--- KUTIPAN ---
Problem Pendidikan Masyarakat Perdesaan di Tengah Pandemi

1080
Photo by Doug Linstedt on Unsplash

Oleh: Selamet Tuharie
(Founder Kangslamet.com)

Pandemi COVID-19 memang telah menghentikan berbagai kegiatan manusia di berbagai belahan dunia. Mungkin lebih tepatnya bukan menghentikan, tapi menunda sampai waktu yang belum bisa dipastikan. Mulai aktivitas ekonomi kini semakin lesu, juga aktivitas pendidikan yang juga ikut terdampak luar biasa. Namun, apapun kondisinya saat ini, aktivitas pendidikan harus tetap berjalan karena anak-anak memiliki hak untuk terus belajar dan mengasah kemampuan intelektualnya.

Sayangnya, kualitas pendidikan dan ketersediaan sarana pendidikan kita di Indonesia ini belum merata. Ada daerah yang memang sangat lengkap fasilitas pendidikannya, namun lebih banyak juga yang masih belum memiliki sarana dan prasarana yang memadai, terutama di kawasan-kawasan perdesaan.

Artinya apa? Bahwa sebenarnya perangkat pendidikan kita memang belum siap 100 persen untuk menghadapi kondisi seperti saat ini. Terutama terkait dengan sistem pendidikan kita yang memang belum computerized. Meski, banyak juga sekolah-sekolah unggulan, terutama di kawasan perkotaan yang sudah siap dengan sistem itu, tapi bagaimana dengan di perdesaan? Mungkin ada, tapi jumlahnya tidak terlalu banyak.

Di kawasan perdesaan, ini menjadi permasalahan tersendiri. Pertama, problem ketersediaan perangkat. Ini menjadi syarat dasar bagi keberlangsan proses belajar online agar aktivitas pembelajaran dapat berjalan dengan efektif. Pembelajaran online, membutuhkan seperangkat alat seperti komputer, laptop maupun smartphone yang digunakan sebagai media pembelajaran. Sayangnya, di kawasan perdesaan, apalagi masyarakat yang hidup dengan keterbatasan ekonomi, barang-barang tersebut tak lagi masuk dalam barang primer, yang tentu sangat berbeda dengan masyarakat perkotaan atau masyarakat perdesaan yang memiliki strata kehidupan ekonomi yang lebih baik.

--- CATATAN HASIL EKSTRAKSI ---
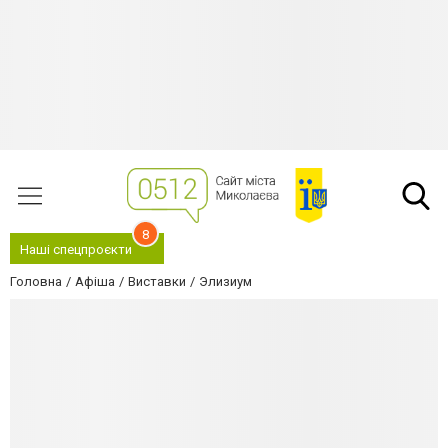
8
Наші спецпроєкти
Головна
Афіша
Виставки
Элизиум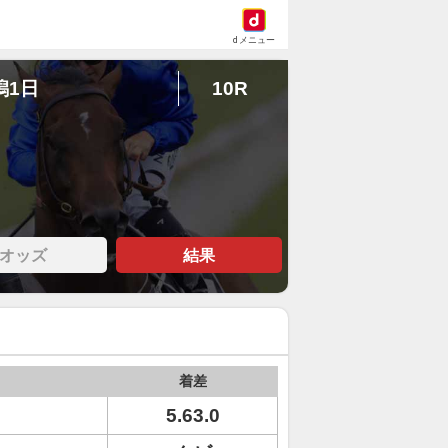
dメニュー
潟1日
10R
オッズ
結果
着差
5.63.0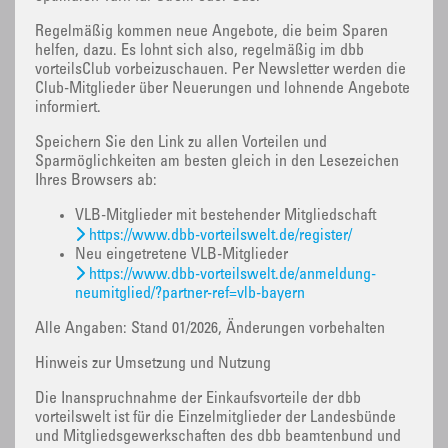
Regelmäßig kommen neue Angebote, die beim Sparen
helfen, dazu. Es lohnt sich also, regelmäßig im dbb
vorteilsClub vorbeizuschauen. Per Newsletter werden die
Club-Mitglieder über Neuerungen und lohnende Angebote
informiert.
Speichern Sie den Link zu allen Vorteilen und
Sparmöglichkeiten am besten gleich in den Lesezeichen
Ihres Browsers ab:
VLB-Mitglieder mit bestehender Mitgliedschaft
https://www.dbb-vorteilswelt.de/register/
Neu eingetretene VLB-Mitglieder
https://www.dbb-vorteilswelt.de/anmeldung-
neumitglied/?partner-ref=vlb-bayern
Alle Angaben: Stand 01/2026, Änderungen vorbehalten
Hinweis zur Umsetzung und Nutzung
Die Inanspruchnahme der Einkaufsvorteile der dbb
vorteilswelt ist für die Einzelmitglieder der Landesbünde
und Mitgliedsgewerkschaften des dbb beamtenbund und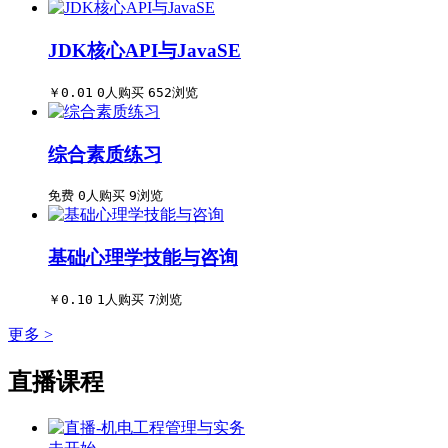
JDK核心API与JavaSE
￥0.01
0人购买
652浏览
综合素质练习
免费
0人购买
9浏览
基础心理学技能与咨询
￥0.10
1人购买
7浏览
更多 >
直播课程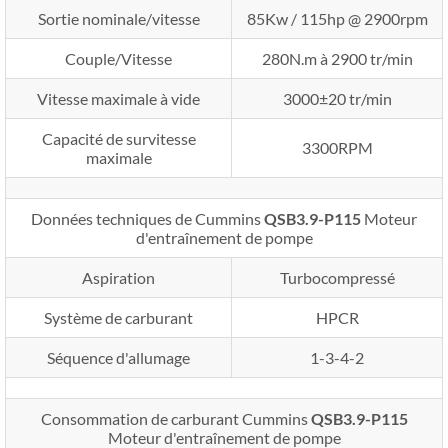
Sortie nominale/vitesse
85Kw / 115hp @ 2900rpm
Couple/Vitesse
280N.m à 2900 tr/min
Vitesse maximale à vide
3000±20 tr/min
Capacité de survitesse
3300RPM
maximale
Données techniques de Cummins
QSB3.9-P115
Moteur
d'entraînement de pompe
Aspiration
Turbocompressé
Système de carburant
HPCR
Séquence d'allumage
1-3-4-2
Consommation de carburant Cummins
QSB3.9-P115
Moteur d'entraînement de pompe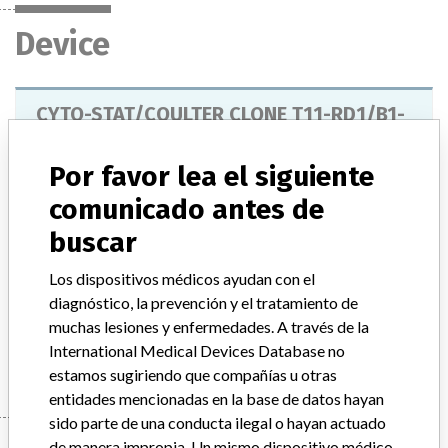
Device
CYTO-STAT/COULTER CLONE T11-RD1/B1-
FITC MONOCLONAL ANTIBODY
Por favor lea el siguiente
Modelo / Serial
comunicado antes de
Model Catalog: 6603928 (Lot serial: 7252006R); Model Catalog: 6603928 (Lot serial: 7252006F); Model Catalog: 6603928 (Lot serial: 7252005R); Model Catalog: 6603928 (Lot serial: 7252005F); Model Catalog: 6603801 (Lot serial: 7221006F); Model Catalog: 6603801 (Lot serial: 7221007F); Model Catalog: 6603801 (Lot serial: 7221004F); Model Catalog: 6603801 (Lot serial: 7221005F); Model Catalog: 6603849 (Lot serial: 7295004F); Model Catalog: 6603849 (Lot serial: 7295006F); Model Catalog: 6603849 (Lot serial: 7295005F)
buscar
Descripción del producto
Los dispositivos médicos ayudan con el
CYTO-STAT/CLOUTER CLONE T11-RD1/B1-FITC
MONOCLONAL ANTIBODY
diagnóstico, la prevención y el tratamiento de
muchas lesiones y enfermedades. A través de la
Manufacturer
BECKMAN COULTER CANADA L.P.
International Medical Devices Database no
estamos sugiriendo que compañías u otras
entidades mencionadas en la base de datos hayan
sido parte de una conducta ilegal o hayan actuado
de manera impropia. Un mismo dispositivo médico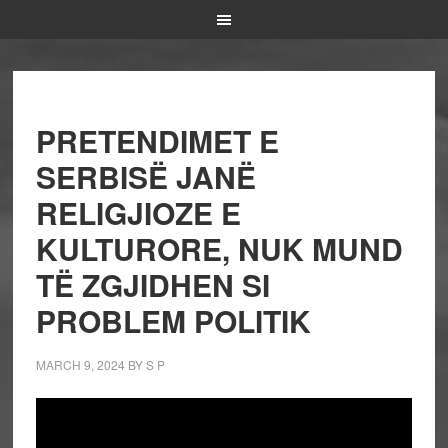
PRETENDIMET E
SERBISË JANË
RELIGJIOZE E
KULTURORE, NUK MUND
TË ZGJIDHEN SI
PROBLEM POLITIK
MARCH 9, 2024
BY
S P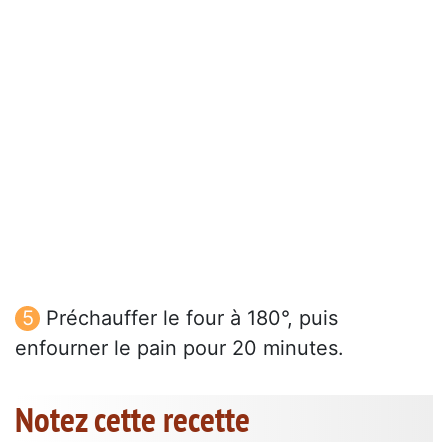
Préchauffer le four à 180°, puis
enfourner le pain pour 20 minutes.
Notez cette recette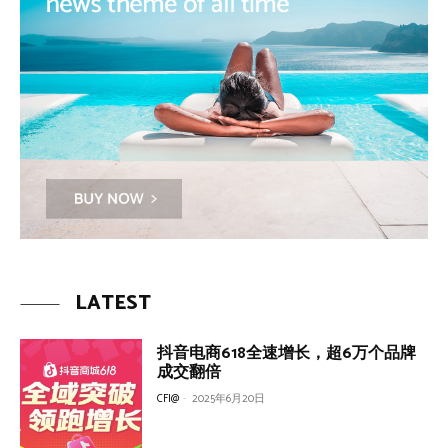
LATEST
抖音电商618全速增长，超6万个品牌
成交翻倍
CFI@
-
2025年6月20日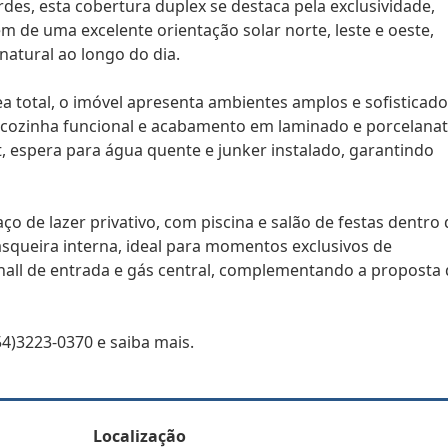
des, esta cobertura duplex se destaca pela exclusividade,
ém de uma excelente orientação solar norte, leste e oeste,
atural ao longo do dia.
a total, o imóvel apresenta ambientes amplos e sofisticado
s, cozinha funcional e acabamento em laminado e porcelanat
t, espera para água quente e junker instalado, garantindo
o de lazer privativo, com piscina e salão de festas dentro 
asqueira interna, ideal para momentos exclusivos de
, hall de entrada e gás central, complementando a proposta
4)3223-0370 e saiba mais.
Localização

--- DAFTAR TUGAS ---
1. Terjemahkan kalimat dari kutipan tentang pendidikan perdesaan ini ke dalam bahasa Inggris: "Sayangnya, kualitas pendidikan dan ketersediaan sarana pendidikan kita di Indonesia ini belum merata."
2. Menurut kutipan tentang pendidikan perdesaan, alat apa saja yang dibutuhkan sebagai media pembelajaran online?
3. Teruskan kutipan tentang pendidikan perdesaan mulai setelah kalimat terakhirnya.
Catatan di atas adalah bahan tersendiri, terpisah dari kutipan.

--- TUGAS TERJAWAB ---
1. Unfortunately, the quality of education and the availability of educational facilities in our country, Indonesia, are not yet evenly distributed.

2. Komputer, laptop, atau smartphone.

3.
Jangankan primer, bisa jadi barang-barang itu hanya sebagian kecil yang memasukkannya ke dalam kebutuhan sekunder, selebihnya mengklasifikasikannya ke sebagai kebutuhan ‘tersier.’ Ini adalah problem mendasar bagi kita. Sementara pembelajaran harus tetap berjalan, namun banyak pelajar yang belum memiliki medianya. Lalu apakah ini akan efektif? Tentu saja efektifitasnya akan sangat diragukan.

Kedua, ketersediaan jaringan di kawasan perdesaan yang masih belum merata. Ini juga jadi problem lain yang tak bisa dipisahkan dari proses pembelajaran secara daring. Bagi kawasan perdesaan yang sudah menerima jaringan seluler dengan baik, maka sistem pembelajaran daring akan berjalan dengan baik-baik saja, selama perangkat pembelajarannya juga telah tersedia. Namun, ini jadi tantangan besar bagi desa-desa yang mengalami masalah ketersediaan jaringan.

Ketiga, problem ekonomi. Ini jadi PR tersebar kita.  Bahwa proses pembelajaran secara daring membutuhkan biaya tambahan yang mungkin bagi masyarakat perdesaan yang hidup di bawah garis kemiskinan terasa berat. Bagi masyarakat yang memiliki ekonomi yang layak, tentu tak perlu dipersoalkan. Bahkan mungkin dirumahnya bisa dipasang layanan wifi untuk menunjang pendidikan anaknya, atau malah juga bisa dikursuskan secara online. Namun, jika pada masyarakat miskin perdesaan ini menjadi beban baru lagi bagi perekonomian keluarga.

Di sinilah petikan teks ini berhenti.